* What you need to do:
Go through the entries below. Copy each line in which "Create" appears.

■ ■ ■

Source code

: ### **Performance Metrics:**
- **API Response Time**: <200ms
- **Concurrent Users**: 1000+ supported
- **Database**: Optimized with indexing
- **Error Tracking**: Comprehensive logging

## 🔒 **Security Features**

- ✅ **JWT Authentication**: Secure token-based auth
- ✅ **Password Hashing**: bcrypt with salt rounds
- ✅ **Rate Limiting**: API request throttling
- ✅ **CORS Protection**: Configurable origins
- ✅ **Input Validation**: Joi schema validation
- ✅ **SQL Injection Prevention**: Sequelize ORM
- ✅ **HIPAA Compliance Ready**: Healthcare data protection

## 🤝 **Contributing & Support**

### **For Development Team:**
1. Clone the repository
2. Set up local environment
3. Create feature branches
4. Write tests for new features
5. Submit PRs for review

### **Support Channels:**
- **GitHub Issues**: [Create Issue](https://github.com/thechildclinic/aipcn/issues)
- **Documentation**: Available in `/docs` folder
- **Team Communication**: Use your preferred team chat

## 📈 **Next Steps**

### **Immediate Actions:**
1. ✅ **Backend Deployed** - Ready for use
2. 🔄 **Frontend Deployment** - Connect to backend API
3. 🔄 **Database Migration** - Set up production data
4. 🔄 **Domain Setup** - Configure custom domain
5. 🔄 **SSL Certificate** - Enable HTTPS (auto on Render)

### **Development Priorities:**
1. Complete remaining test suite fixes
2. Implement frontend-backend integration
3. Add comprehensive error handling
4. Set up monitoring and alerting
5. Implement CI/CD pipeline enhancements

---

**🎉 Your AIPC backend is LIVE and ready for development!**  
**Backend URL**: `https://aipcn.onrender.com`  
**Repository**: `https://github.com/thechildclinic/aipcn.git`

■ ■ ■

* Response box:
3. Create feature branches
- **GitHub Issues**: [Create Issue](https://github.com/thechildclinic/aipcn/issues)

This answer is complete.